Come Play : un croquemitaine dans la tablette
À mi-chemin entre Mister Babadook et Mama, Come Play introduit avec application un monstre numérique efficace.
Vous vous souvenez de Ghost in the Machine ? Dans ce film fantastique de 1993, signé de la réalisatrice du plus mauvais des Freddy, Rachel Talalay, le grand méchant était un tueur en série décédé qui revivait en terrorisant ses victimes par le biais… des ordinateurs, tentant ainsi de vous faire croire que Windows abritait le mal pur et simple. Trente ans plus tard ou presque, Come Play nous avertit que les smartphones, tablettes et autres écrans miniatures de notre vie quotidienne peuvent à leur tour être les réceptacles de créatures bien mal intentionnées. Le film de Jacob Chase, qui adapte ici en long-métrage son court à succès Larry, n’est heureusement pas tourné vers une métaphore pontifiante sur les dangers des écrans – le procédé est ici un outil narratif servant de base ludique à un film d’angoisse plus convaincant et soigné que la moyenne.

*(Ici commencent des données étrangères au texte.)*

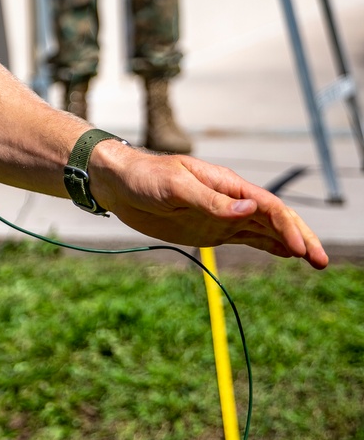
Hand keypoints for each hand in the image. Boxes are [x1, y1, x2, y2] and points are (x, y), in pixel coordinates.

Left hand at [88, 142, 327, 266]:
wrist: (118, 184)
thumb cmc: (144, 178)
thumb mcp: (174, 187)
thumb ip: (210, 200)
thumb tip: (248, 210)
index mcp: (226, 184)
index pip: (267, 205)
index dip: (286, 226)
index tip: (299, 248)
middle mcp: (230, 199)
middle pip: (275, 218)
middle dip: (300, 237)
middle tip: (321, 261)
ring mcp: (223, 215)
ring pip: (267, 230)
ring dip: (291, 244)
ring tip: (315, 261)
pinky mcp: (212, 229)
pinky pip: (248, 238)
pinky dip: (270, 246)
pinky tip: (288, 256)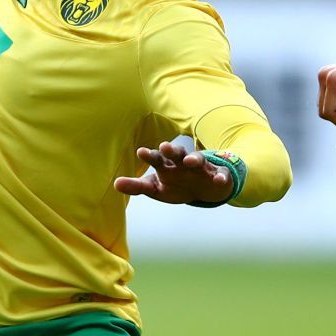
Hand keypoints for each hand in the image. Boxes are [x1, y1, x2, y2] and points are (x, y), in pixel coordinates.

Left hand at [113, 140, 233, 204]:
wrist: (204, 189)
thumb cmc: (176, 185)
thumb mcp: (155, 189)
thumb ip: (136, 186)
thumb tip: (115, 184)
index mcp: (167, 165)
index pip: (157, 158)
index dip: (150, 156)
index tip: (141, 152)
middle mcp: (183, 163)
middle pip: (177, 153)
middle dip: (171, 150)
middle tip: (164, 146)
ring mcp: (201, 169)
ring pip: (198, 160)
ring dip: (195, 159)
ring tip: (190, 161)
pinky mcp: (217, 176)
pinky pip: (220, 176)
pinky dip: (220, 178)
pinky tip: (219, 180)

Le héros de Come Play, Oliver (excellent Azhy Robertson), est un petit garçon solitaire présentant les symptômes d’une sorte d’autisme, qui le rend incapable de communiquer avec ses camarades. Flanqué d’une assistante de vie en classe, l’enfant ne peut jamais se séparer de son téléphone spécial, qui lui permet de dialoguer via des phrases enregistrées avec sa mère divorcée, Sarah (Gillian « Community » Jacobs, très investie), désespérée de ne jamais entendre parler son rejeton. Le smartphone, puis sa tablette, devient une menace lorsqu’une créature, qui se surnomme « Larry », investit l’écran, invitant Oliver à suivre une page à l’autre son histoire parce qu’il « cherche un ami », tandis que des phénomènes troublants puis franchement effrayants interviennent dans la maison. Petit à petit, la relation virtuelle entre Oliver et « Larry » donne du pouvoir à la créature, dont l’objectif n’est définitivement pas d’être son copain pour la vie…
Larry, un ami qui vous veut du bien (non)

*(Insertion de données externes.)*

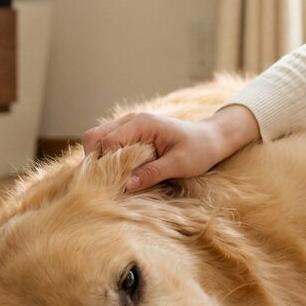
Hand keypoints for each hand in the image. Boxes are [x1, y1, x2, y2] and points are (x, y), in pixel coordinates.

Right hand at [81, 112, 227, 192]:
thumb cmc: (199, 149)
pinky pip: (108, 142)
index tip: (110, 183)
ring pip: (97, 139)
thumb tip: (126, 185)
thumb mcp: (179, 164)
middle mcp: (131, 120)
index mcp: (142, 123)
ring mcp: (129, 124)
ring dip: (99, 159)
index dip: (103, 164)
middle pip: (94, 137)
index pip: (106, 142)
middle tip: (106, 182)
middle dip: (94, 160)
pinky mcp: (131, 133)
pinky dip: (106, 157)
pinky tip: (118, 172)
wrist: (211, 138)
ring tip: (112, 178)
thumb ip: (153, 173)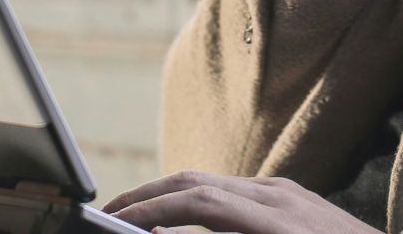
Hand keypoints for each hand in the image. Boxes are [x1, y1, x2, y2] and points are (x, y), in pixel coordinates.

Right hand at [103, 170, 378, 233]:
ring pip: (212, 181)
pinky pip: (233, 190)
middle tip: (109, 215)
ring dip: (168, 196)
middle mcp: (279, 197)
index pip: (197, 205)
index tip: (117, 222)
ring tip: (135, 218)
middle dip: (147, 196)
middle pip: (196, 181)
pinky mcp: (293, 197)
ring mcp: (287, 192)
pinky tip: (181, 221)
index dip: (152, 211)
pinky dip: (196, 201)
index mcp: (277, 222)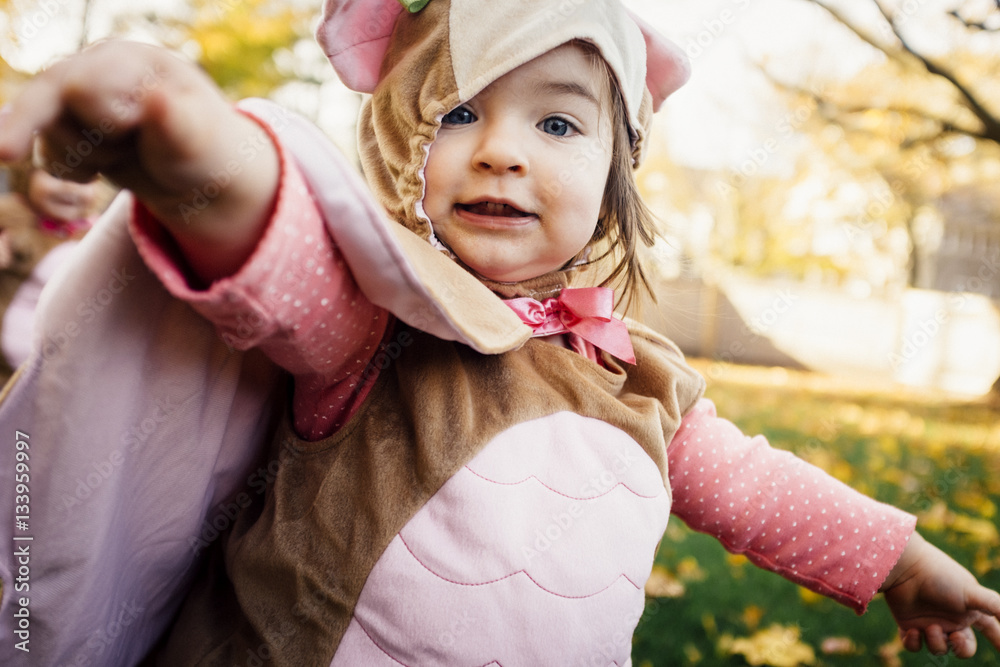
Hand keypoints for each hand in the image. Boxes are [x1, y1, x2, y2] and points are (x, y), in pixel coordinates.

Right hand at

Si le défi premier de Jacob Chase avec Come Play était de trouver une matière narrative suffisante pour justifier l’étirement de son concept de croquemitaine virtuel à une heure et demi de métrage, le résultat s’avère plutôt réussi. Au contraire d’un Lights Out qui brodait sans fin sur une idée unique, Come Play trouve une richesse et une raison d’être dans la description de son cocon familial, cette relation contrariée entre Sarah et Oliver, où l’amour maternel, presque fusionnel, et l’incompréhension mutuelle facilitent malgré eux l’isolement d’un garçon influençable. Il rappelle, inévitablement, Mister Babadook, qui explorait en partie ces thèmes, mais Come Play colle malgré tout plutôt aux codes rythmiques et familiers du scary movie fantomatique à la Mama. Il ne subsiste rapidement aucun doute sur l’existence de « Larry », ce monstre squelettique, au look plus ou moins original, qui s’infiltre en mode story dans l’univers de Oliver et joue les poltergeists bruyants, y compris pendant une soirée pyjama qui part en vrille.
« Le film aurait peut-être gagné à se détacher plus franchement des recettes éprouvées du genre. »

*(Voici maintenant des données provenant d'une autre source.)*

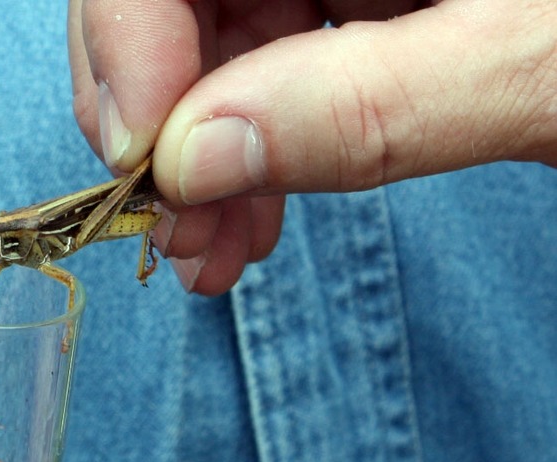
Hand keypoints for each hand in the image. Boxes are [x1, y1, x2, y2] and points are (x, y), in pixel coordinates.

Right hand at [69, 0, 556, 293]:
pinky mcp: (366, 8)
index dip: (127, 32)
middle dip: (159, 119)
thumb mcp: (540, 67)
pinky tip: (246, 226)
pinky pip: (265, 71)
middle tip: (171, 228)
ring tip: (209, 256)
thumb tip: (193, 159)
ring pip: (214, 43)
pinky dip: (246, 159)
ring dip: (197, 162)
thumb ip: (365, 106)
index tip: (141, 155)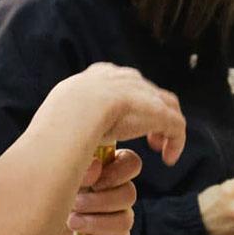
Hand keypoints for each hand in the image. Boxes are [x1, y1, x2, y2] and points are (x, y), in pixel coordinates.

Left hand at [49, 148, 141, 234]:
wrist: (32, 224)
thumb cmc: (45, 193)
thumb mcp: (58, 175)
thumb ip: (80, 169)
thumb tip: (97, 165)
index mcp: (107, 168)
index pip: (131, 163)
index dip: (119, 173)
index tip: (96, 182)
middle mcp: (115, 191)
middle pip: (129, 194)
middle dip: (100, 202)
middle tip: (75, 204)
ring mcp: (115, 217)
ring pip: (126, 221)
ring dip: (97, 223)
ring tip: (72, 223)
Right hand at [58, 63, 185, 164]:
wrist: (74, 113)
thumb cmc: (58, 120)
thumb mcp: (61, 114)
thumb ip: (69, 119)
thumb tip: (61, 135)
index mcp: (100, 75)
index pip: (122, 82)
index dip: (127, 101)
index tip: (122, 122)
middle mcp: (125, 78)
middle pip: (148, 91)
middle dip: (151, 112)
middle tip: (148, 138)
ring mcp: (144, 92)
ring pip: (166, 106)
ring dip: (166, 127)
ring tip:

Jacob Chase marque des points dans les scènes de tension (de cache-cache pourrait-on dire) où Larry apparaît, mais aussi dans la manière de construire le suspense autour de son arrivée, en faisant interagir son entité avec l’électricité (on pense à ces scènes dans la guérite du père d’Oliver, petit exercice de minimalisme creepy étonnant) ou en suggérant un pan de réalité différent (« Larry » est à la fois invisible et physiquement bien présent, comme un Invisible Man). Come Play se conclut sur un moment d’émotion bienvenu, qui rappelle que le film aurait peut-être gagné à se détacher plus franchement des recettes éprouvées du genre. En l’état, l’exercice est prometteur pour la suite de la carrière de son auteur. Come Play s’extirpe sans peine de la masse des titres du même style pour nous laisser un bon et stressant souvenir.